# Switch Exercise

## Objective

To gain experience building circuits which use switches to compute logical expressions.

## Cat Selector Circuit

In Code, Petzold designs a circuit to decide if a cat is acceptable according to a logical expression. This is used to illustrate the link between logic and circuits. His circuit is given below:

Below is a Logisim version of the same circuit:

This circuit uses transistors controlled by pins instead of switches which would need to be opened and closed manually. A pin is an input or output of a circuit. Whether the cat is male or female is external to the circuit, so is controlled by a pin.

When the value of (M & N & (W | T)) | (F & N & ~W) | B is true, then the LED will light up. Notice that the ~W is handled with a P-type transistor which closes when a 0 is coming in. The other transistors are all N-type which close on a 1.

## Exercise: Rock, Paper, Scissors

For this lab, you'll build a circuit along similar lines which will compute who wins a game of rock, paper, scissors. In this game, two players throw hand signals representing rock, paper, and scissors. The moves are compared and a winner is decided according to the following rules:

• Rock beats scissors.
• Paper beats rock.
• Scissors beats paper.
• If the same signals are used, the game is a tie.

Your circuit should determine a winner based on the moves of each player.

You should build the circuit out of the following components:

• Pins

You should use 6 pins (found under the wiring menu). Three pins are for player 1, and three are for player 2. Each player has a rock, paper, and scissors pin.

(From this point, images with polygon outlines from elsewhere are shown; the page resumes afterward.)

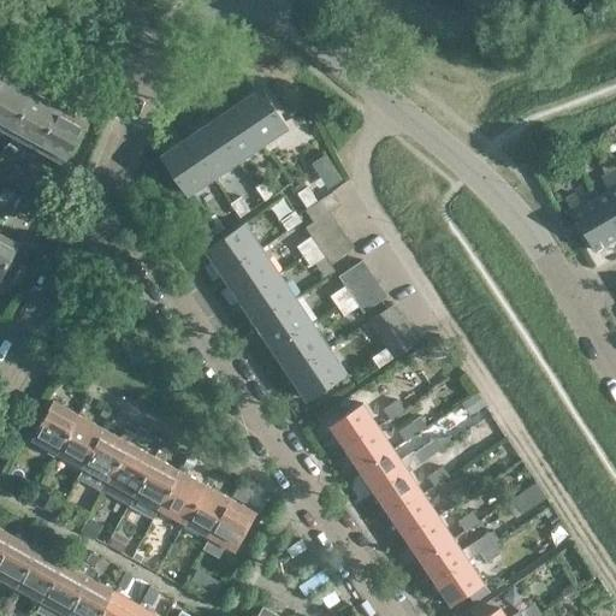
[(7,77),(0,90),(0,125),(12,132),(34,92),(7,77)]
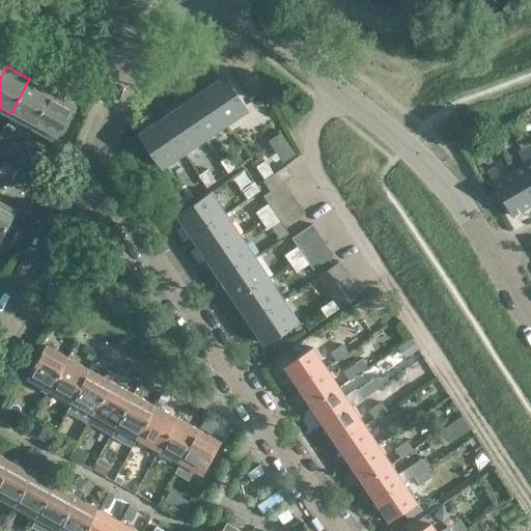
[(226,76),(204,90),(226,123),(248,108),(226,76)]
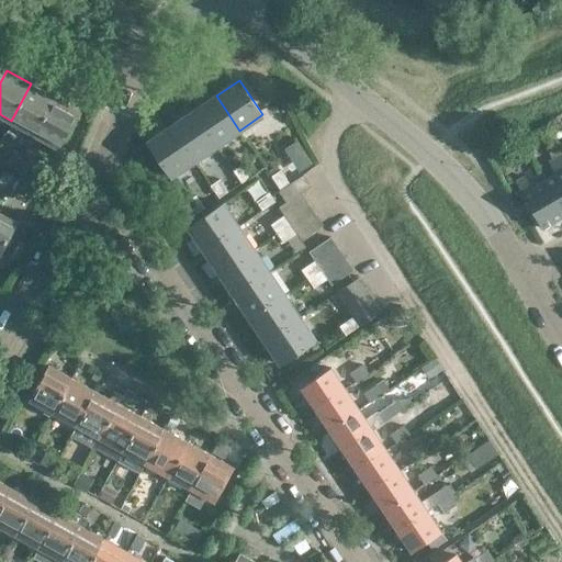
[(31,83),(11,121),(34,134),(55,96),(31,83)]
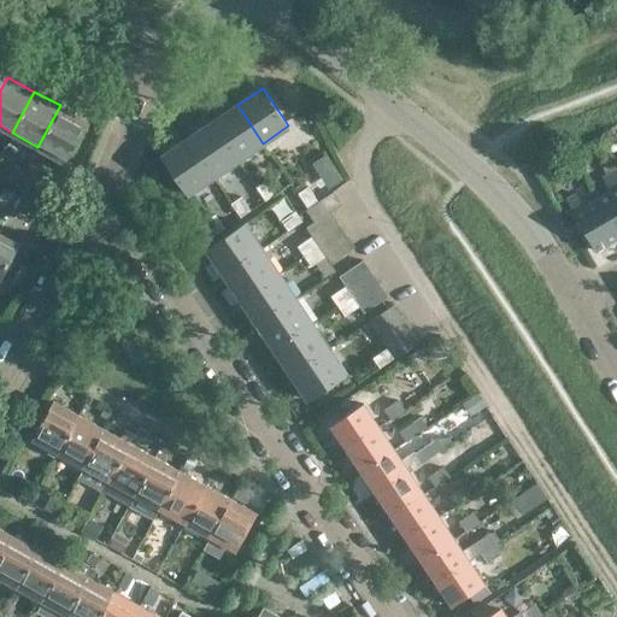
[(60,105),(37,147),(65,162),(88,119),(60,105)]
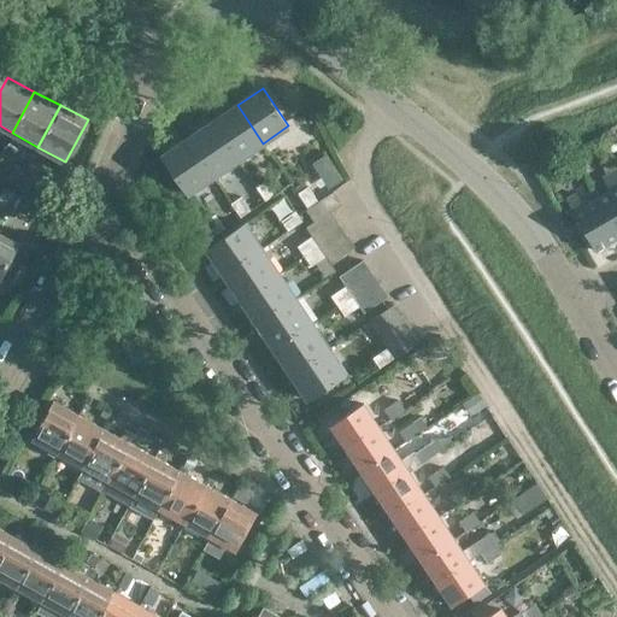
[(212,122),(238,160),(263,144),(238,105),(212,122)]
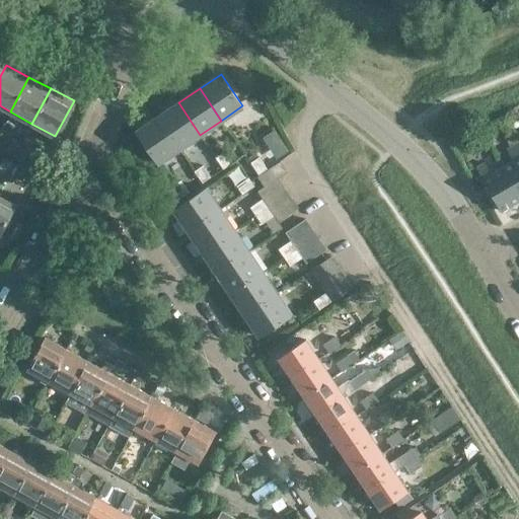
[(178,102),(158,117),(179,149),(200,135),(178,102)]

You should change them from three-state pins to two-state pins in the properties menu. Three-state pins can also be "turned off" where they do not represent a 0 or a 1, but that's not needed for this circuit.

You should also label each pin, so it's clear what it does!

• Transistors

For each switch, you'll need a transistor connected to the appropriate pin. Be sure to select the right type between P-type and N-type.

• Power

Each transistor needs a power source on the collector (left side). Whether they each have one, or share one doesn't matter.

• LEDs

You should have two LEDs: one which represents player 1 winning, and another which represents player 2 winning. A tie game would be indicated with both LEDs off. Under no conditions should both LEDs be on!

## Testing

Be sure to test that your circuit lights the appropriate LEDs for each possibility. You should test the case where the players throw the same moves (resulting in a tie), and when no move is thrown.

You don't need to test the case where multiple throws are selected (e.g. if the pins for player 1 throwing rock and paper are both on).